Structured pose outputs
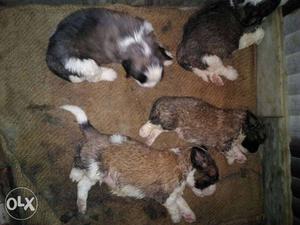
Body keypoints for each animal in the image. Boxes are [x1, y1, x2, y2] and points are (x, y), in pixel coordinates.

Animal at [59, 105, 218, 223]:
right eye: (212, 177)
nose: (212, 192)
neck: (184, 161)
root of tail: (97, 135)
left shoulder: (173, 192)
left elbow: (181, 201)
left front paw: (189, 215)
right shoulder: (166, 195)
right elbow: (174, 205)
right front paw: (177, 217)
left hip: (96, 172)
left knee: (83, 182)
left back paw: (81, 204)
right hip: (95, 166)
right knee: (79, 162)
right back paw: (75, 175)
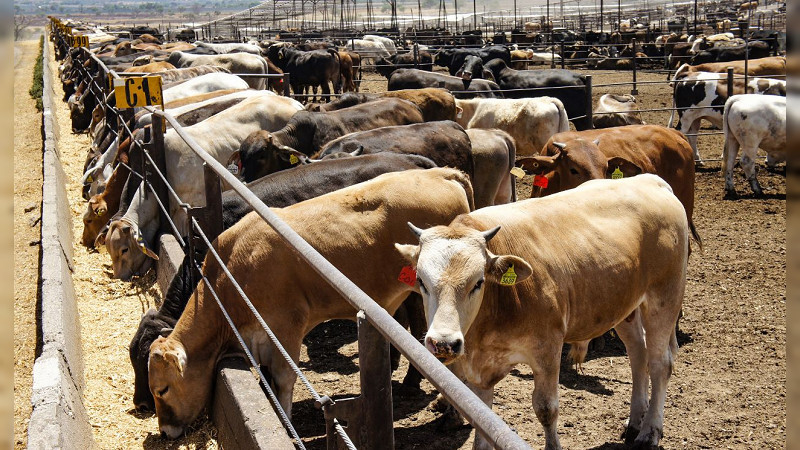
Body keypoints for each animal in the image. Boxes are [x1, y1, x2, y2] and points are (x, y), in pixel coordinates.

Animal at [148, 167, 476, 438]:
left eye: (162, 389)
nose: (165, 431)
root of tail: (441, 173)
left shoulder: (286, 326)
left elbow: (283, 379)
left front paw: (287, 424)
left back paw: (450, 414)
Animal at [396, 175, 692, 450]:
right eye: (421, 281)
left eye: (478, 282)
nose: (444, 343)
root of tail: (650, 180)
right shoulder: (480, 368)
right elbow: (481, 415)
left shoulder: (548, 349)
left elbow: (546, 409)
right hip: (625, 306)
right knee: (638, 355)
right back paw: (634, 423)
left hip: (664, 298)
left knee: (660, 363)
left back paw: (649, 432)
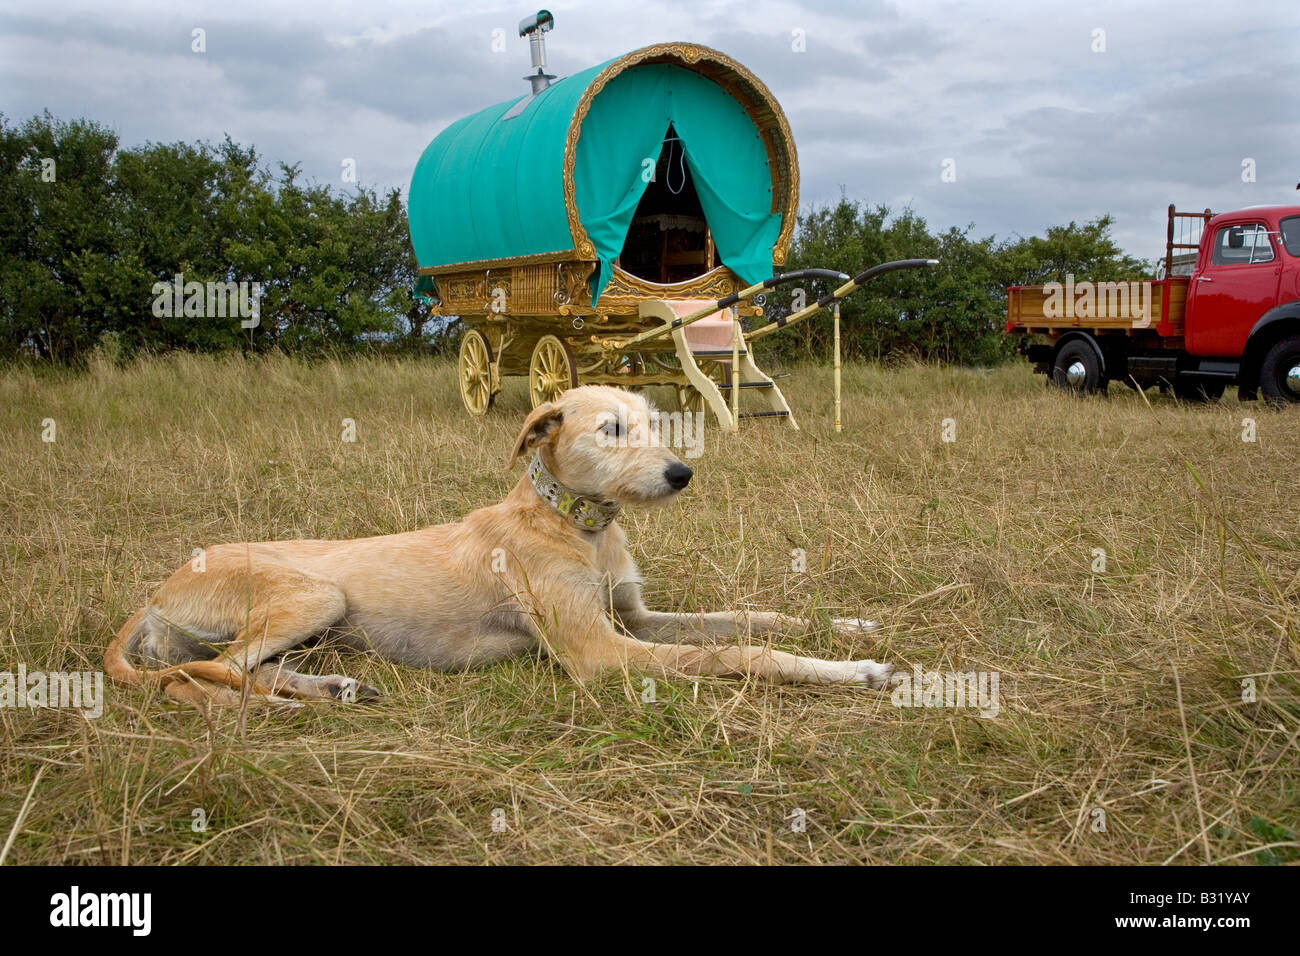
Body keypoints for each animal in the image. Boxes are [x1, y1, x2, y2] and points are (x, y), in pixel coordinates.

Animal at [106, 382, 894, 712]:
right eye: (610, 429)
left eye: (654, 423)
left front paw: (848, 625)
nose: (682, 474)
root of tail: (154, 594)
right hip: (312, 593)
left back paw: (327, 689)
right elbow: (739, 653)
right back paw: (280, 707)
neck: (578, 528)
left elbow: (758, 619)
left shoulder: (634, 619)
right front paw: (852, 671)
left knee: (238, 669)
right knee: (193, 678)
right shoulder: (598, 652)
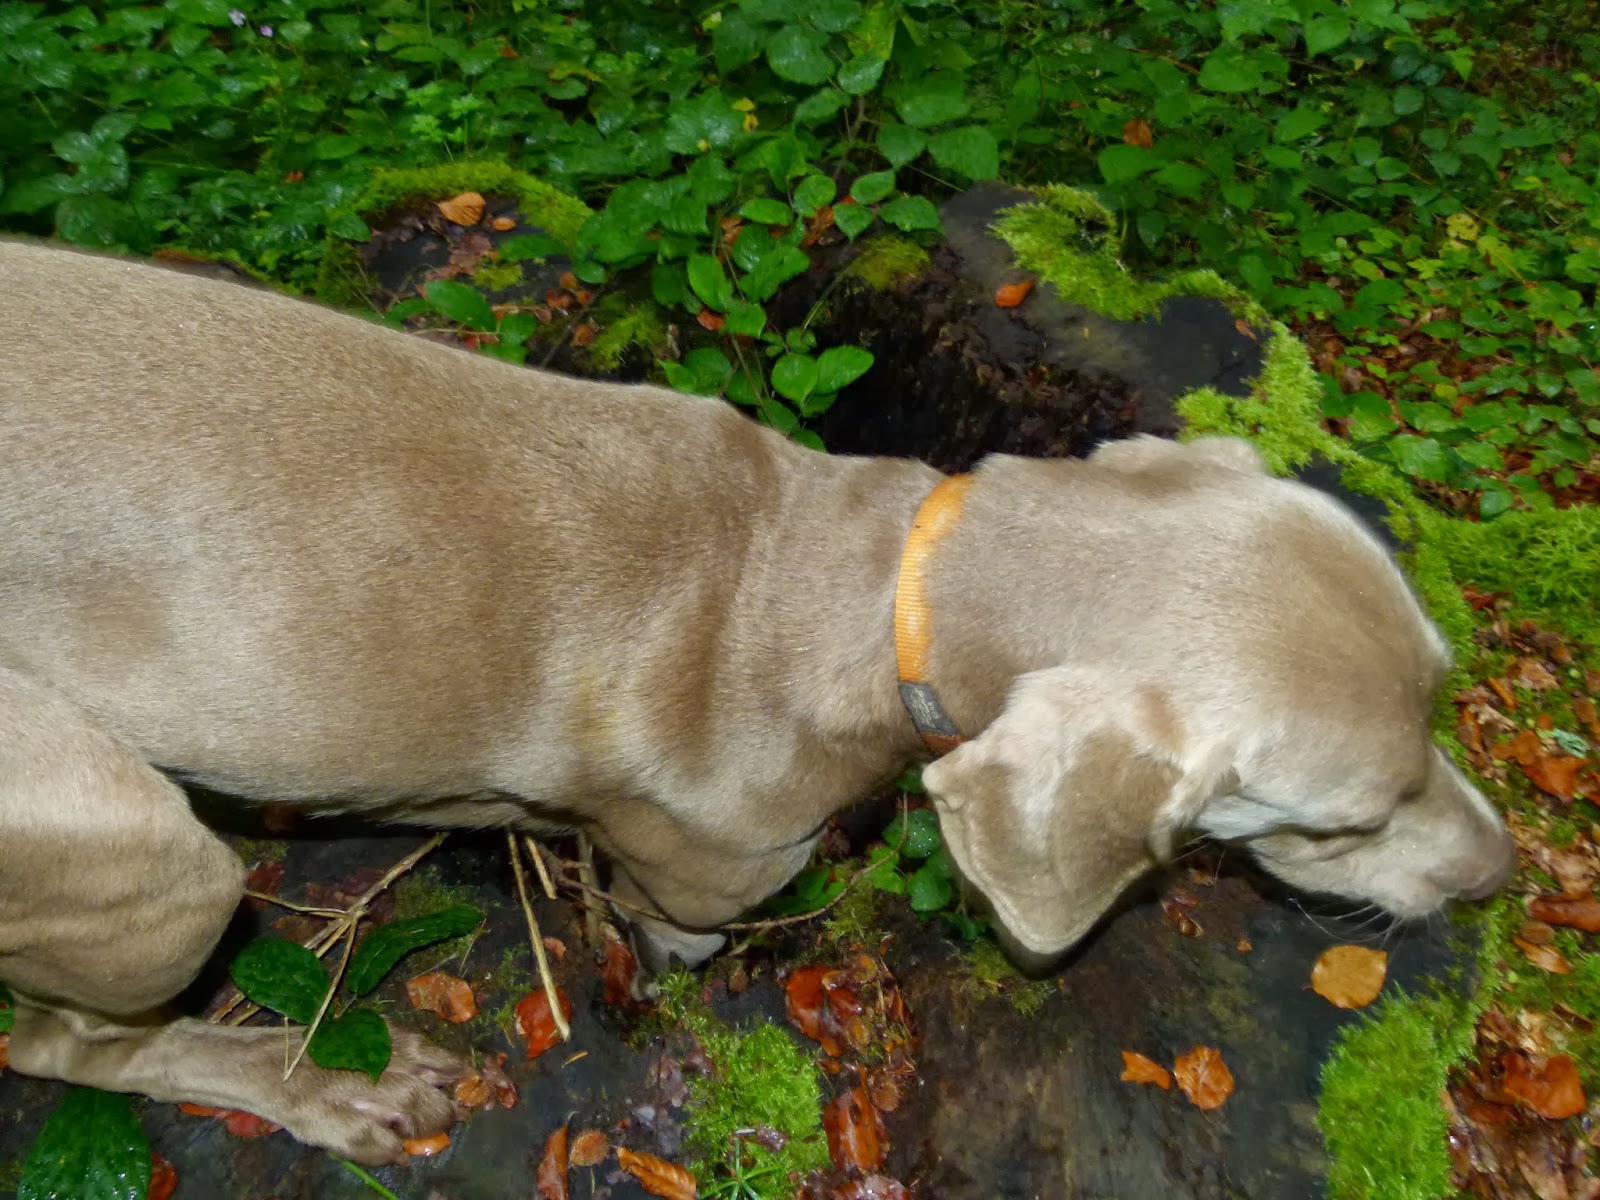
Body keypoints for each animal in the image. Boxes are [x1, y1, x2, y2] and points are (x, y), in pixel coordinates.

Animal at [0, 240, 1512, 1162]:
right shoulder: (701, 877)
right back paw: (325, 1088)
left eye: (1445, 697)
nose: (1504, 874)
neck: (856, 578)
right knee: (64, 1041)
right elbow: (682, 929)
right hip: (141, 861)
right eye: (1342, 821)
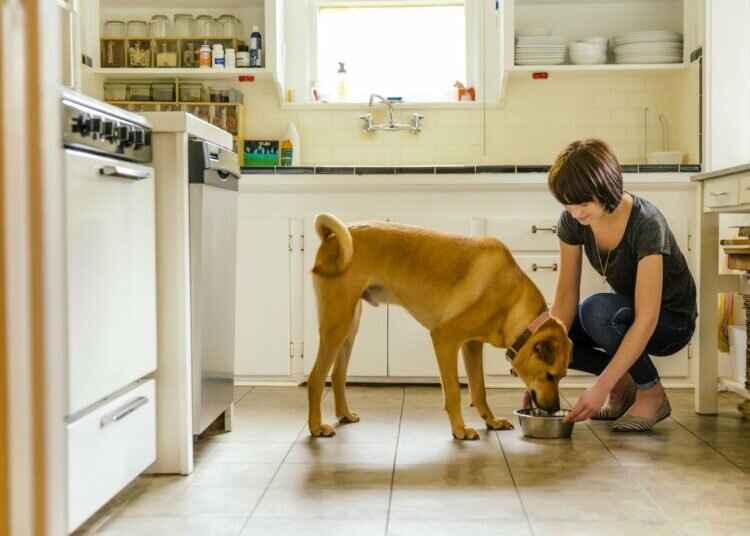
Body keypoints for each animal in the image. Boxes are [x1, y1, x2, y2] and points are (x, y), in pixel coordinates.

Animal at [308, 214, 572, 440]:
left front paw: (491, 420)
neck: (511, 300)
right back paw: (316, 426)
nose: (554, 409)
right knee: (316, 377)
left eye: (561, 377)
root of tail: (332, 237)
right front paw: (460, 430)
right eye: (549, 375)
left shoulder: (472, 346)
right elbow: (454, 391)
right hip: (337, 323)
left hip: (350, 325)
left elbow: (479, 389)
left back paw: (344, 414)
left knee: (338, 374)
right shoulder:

**TASK DETAILS**
With pictures omitted, repeat the entries above word for word from the line holding "nose: (212, 192)" down to the line holding "neck: (511, 300)", keeping both of those lines.

**RESULT**
nose: (212, 192)
neck: (184, 161)
root of tail: (97, 135)
left shoulder: (173, 192)
left elbow: (181, 201)
left front paw: (189, 215)
right shoulder: (166, 195)
right elbow: (174, 205)
right front paw: (177, 217)
left hip: (96, 172)
left knee: (83, 182)
left back paw: (81, 204)
right hip: (95, 166)
right knee: (79, 162)
right back paw: (75, 175)
Body keypoints for each animal in the image. Boxes are [x1, y1, x2, y2] and points are (x, y), in pixel coordinates.

Animal at [148, 167, 476, 438]:
left eye: (162, 389)
nose: (165, 431)
root of tail: (441, 173)
left shoulder: (286, 326)
left elbow: (283, 379)
left front paw: (287, 424)
left back paw: (450, 414)
Animal at [396, 175, 692, 450]:
right eye: (421, 281)
left eye: (478, 282)
nose: (444, 343)
root of tail: (650, 180)
right shoulder: (480, 368)
right elbow: (481, 415)
left shoulder: (548, 349)
left elbow: (546, 409)
right hip: (625, 306)
right knee: (638, 355)
right back paw: (634, 423)
left hip: (664, 298)
left knee: (660, 363)
left back paw: (649, 432)
Body keypoints for each animal in the image. Boxes are [x1, y1, x2, y2] and points are (x, y), in pixel coordinates.

Animal at [106, 382, 894, 712]:
right eye: (610, 429)
left eye: (654, 423)
left front paw: (848, 625)
nose: (682, 474)
root of tail: (154, 594)
right hip: (312, 593)
left back paw: (327, 689)
right elbow: (739, 653)
right back paw: (280, 707)
neck: (578, 528)
left elbow: (758, 619)
left shoulder: (634, 619)
right front paw: (852, 671)
left knee: (238, 669)
right knee: (193, 678)
right shoulder: (598, 652)
Body keypoints for each animal in the image. Boxes are [x1, y1, x2, y2] and points are (x, y), in pixel coordinates.

Animal at [0, 240, 1512, 1162]:
right shoulder: (701, 877)
right back paw: (325, 1088)
left eye: (1445, 697)
nose: (1504, 874)
neck: (856, 578)
right knee: (64, 1041)
right elbow: (682, 929)
right hip: (141, 861)
right eye: (1342, 821)
Body keypoints for each animal in the image. Boxes are [x1, y1, x2, y2] and points are (x, y), in pixel coordinates.

Animal at [308, 214, 572, 440]:
left front paw: (491, 420)
neck: (511, 300)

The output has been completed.